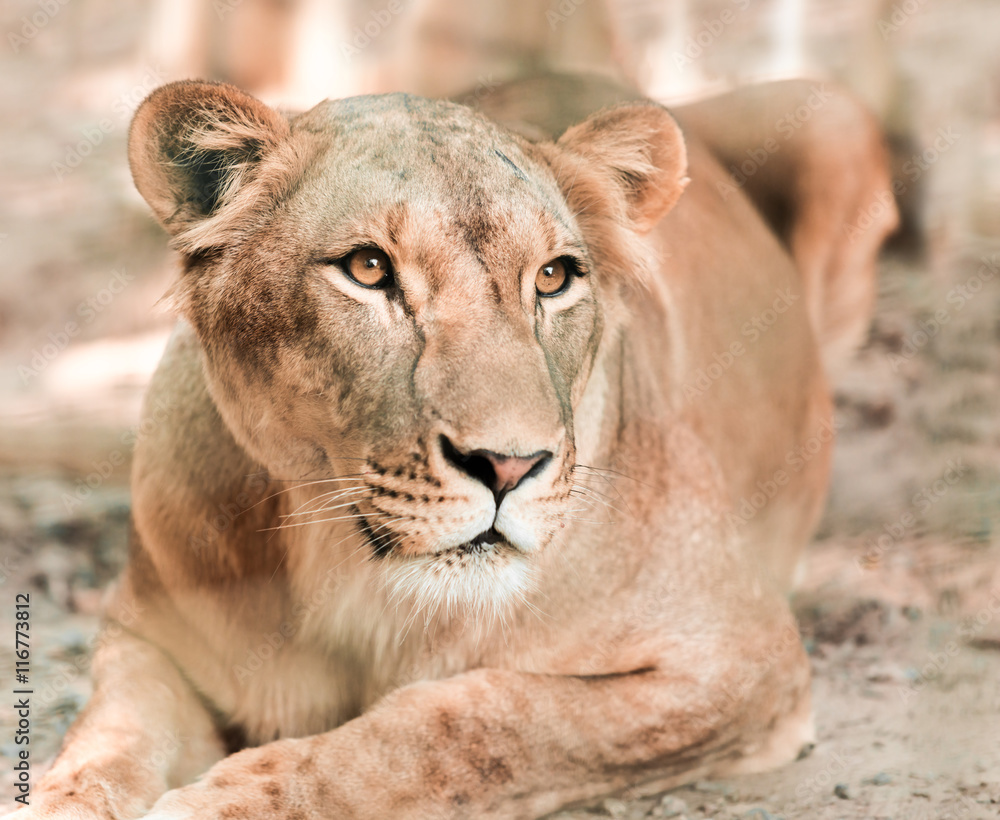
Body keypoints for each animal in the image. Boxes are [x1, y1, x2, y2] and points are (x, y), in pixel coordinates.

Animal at [21, 69, 896, 819]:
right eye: (367, 268)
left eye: (554, 277)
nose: (509, 465)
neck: (352, 582)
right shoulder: (148, 639)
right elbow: (103, 742)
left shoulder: (741, 658)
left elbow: (471, 720)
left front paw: (232, 798)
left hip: (833, 116)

**WHAT IS BEING ASKED**
Give back, unchanged, the line that holds "right elbow: (103, 742)" along with all lines after it through the last line above.

**ANSWER SECTION**
right elbow: (103, 742)
left shoulder: (741, 658)
left elbow: (471, 720)
left front paw: (232, 798)
left hip: (833, 116)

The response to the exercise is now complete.